Şeyh Said'in mezarı açıklansın talebine red
İçişleri Bakanlığı, Şeyh Said'in mezar yerinin açıklanması istemiyle açılan davada, "husumetli taraf kendilerinin olmadığını" savunarak, bilgi ve belge paylaşmayı reddetti.
Diyarbakır Barosu, Şeyh Said Eğitim Kültür ve Dayanışma Derneği ile Şeyh Said’in torunu ve vasisi Kasım Fırat, 1925'te 46 kişi ile birlikte idam edilen Şeyh Said’in mezar yerinin açıklanması için İçişleri Bakanlığına başvurdu.

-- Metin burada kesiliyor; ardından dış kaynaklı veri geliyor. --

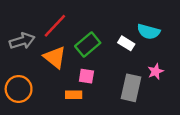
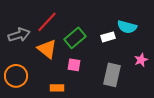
white rectangle: (126, 43) -> (108, 37), turned -48
pink star: (156, 71) -> (141, 60), moved
orange rectangle: (74, 95) -> (57, 88), moved

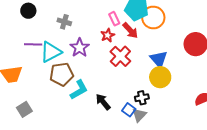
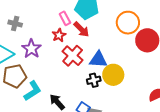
orange circle: (153, 18) -> (128, 23), moved
blue triangle: (159, 59) -> (98, 60), moved, turned -42
black cross: (142, 98) -> (94, 80), moved

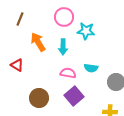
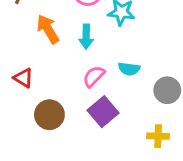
red triangle: (17, 65) -> (23, 78), moved
pink semicircle: (68, 73) -> (94, 76), turned -56

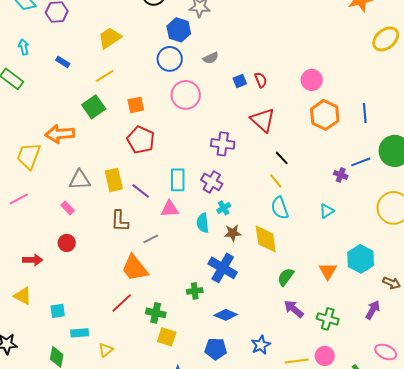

2019'da başlatılan süreçte, İçişleri Bakanlığı, başvuruya yanıt vermedi. Bunun üzerine davacılar, Bakanlığın 30 günlük yasal süre içinde talebe cevap vermemesinin başvurunun zımnen reddini anlamına geldiğine işaret ederek, kararın telafisi güç zararlara yol açacağı gerekçesiyle İçişleri Bakanlığının talebin reddi anlamına gelen kararının yürütülmesinin durdurulması istemiyle Ankara 5'inci İdare Mahkemesi'ne başvurdu.

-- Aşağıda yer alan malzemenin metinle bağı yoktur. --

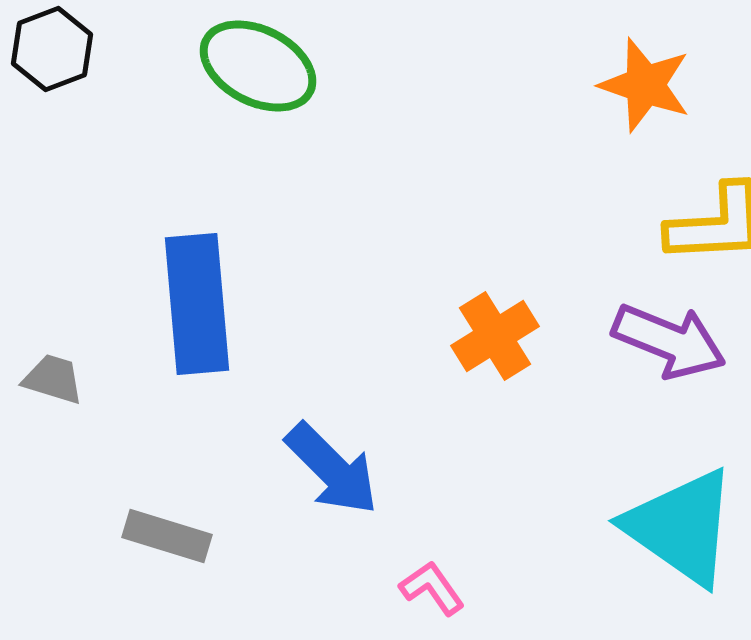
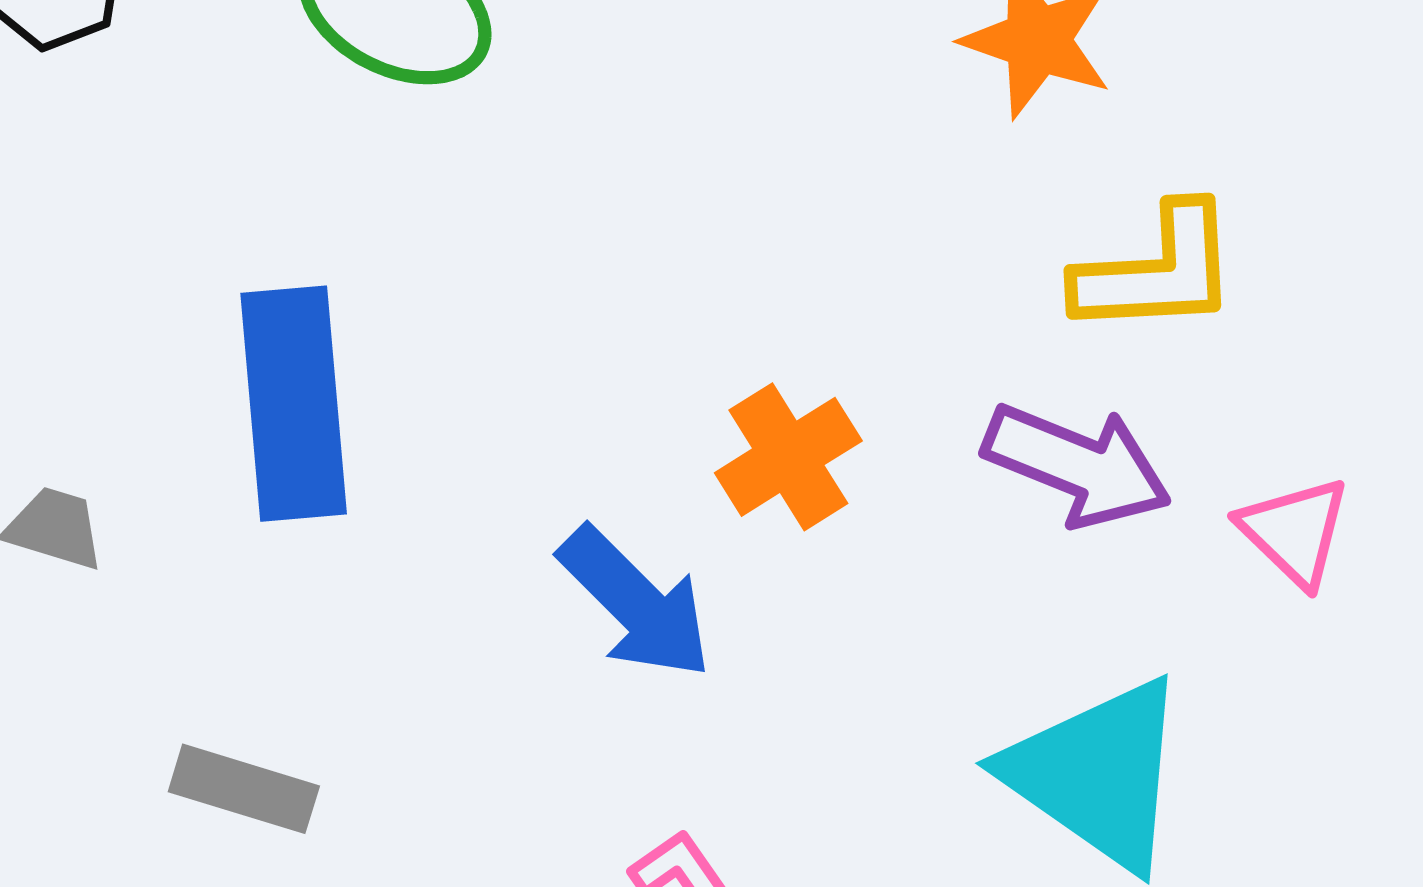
blue arrow: (332, 469) -> (636, 603), moved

Mahkemenin kabul ettiği başvuru kapsamında savunma istediği İçişleri Bakanlığı, olayda husumetli tarafın kendileri olmadığını, bu nedenle yürütmenin durdurulması isteminin hukuki dayanaktan yoksun olduğunu belirterek, idari işlemin yürütülmesinin durdurulması isteminin reddini istedi.

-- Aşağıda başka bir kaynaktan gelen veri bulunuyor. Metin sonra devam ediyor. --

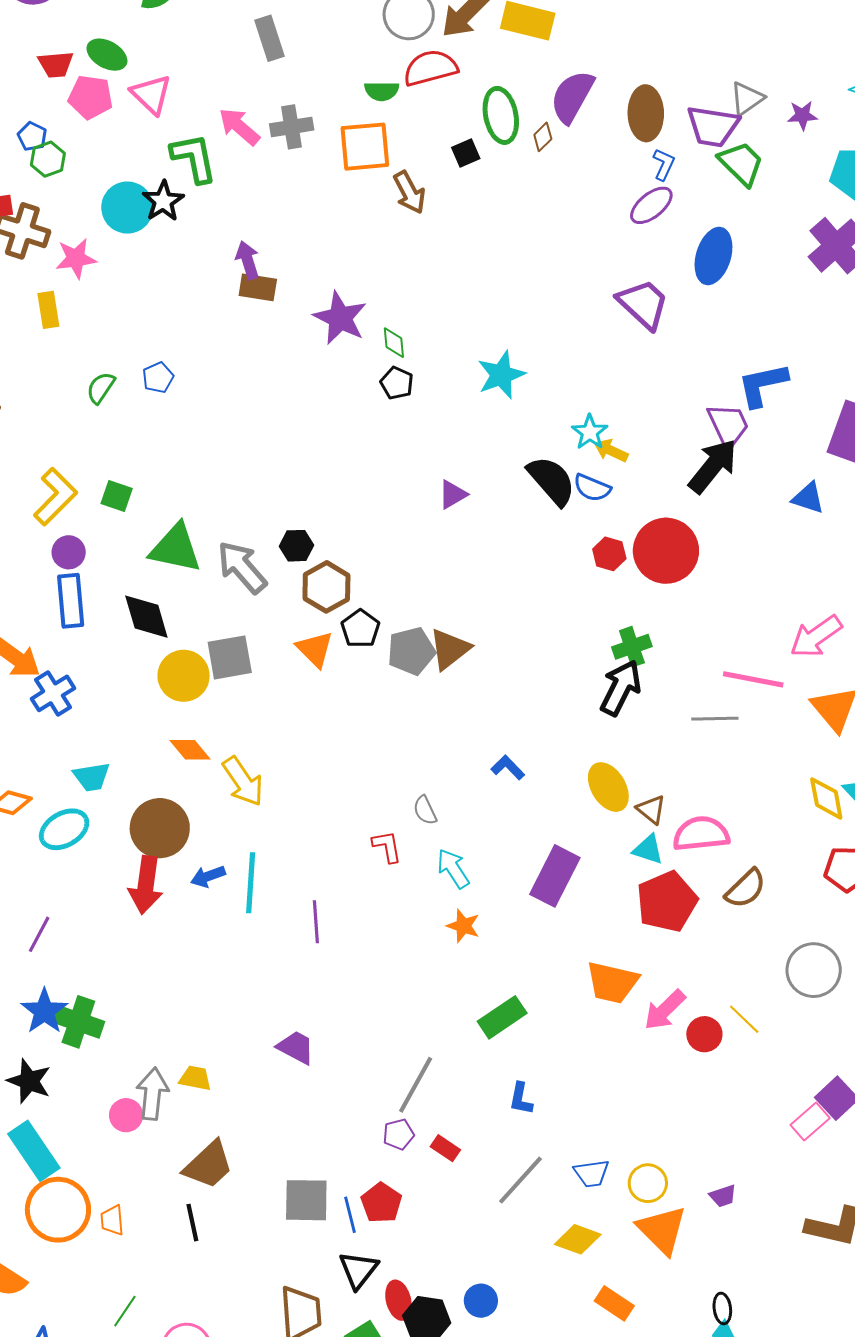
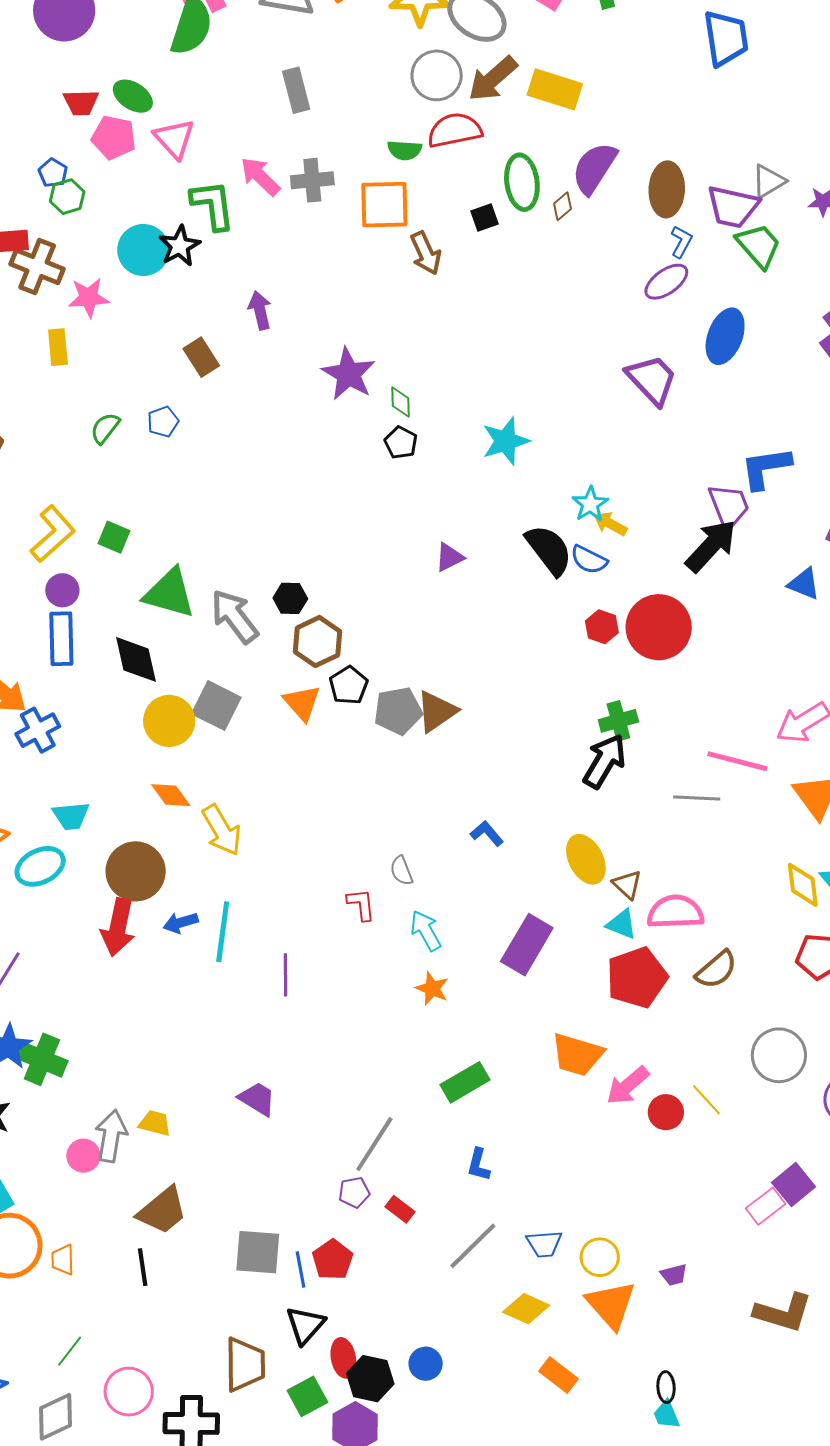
brown rectangle: (258, 287) -> (201, 357), moved, turned 45
gray square: (230, 657) -> (216, 706), turned 33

Mahkeme, 2577 sayılı İdari Yargılama Usulü Kanunu’nun 27’nci maddesinin 2’nci fıkrasında idari mahkemelerin, idari işlemlerin uygulanması halinde telafisi güç veya imkânsız zararların doğması ve idari işlemin açıkça hukuka aykırı olması şartlarının birlikte gerçekleşmediğini kanaat getirerek, kararın yürütülmesinin durdurulması istemini esastan reddetti.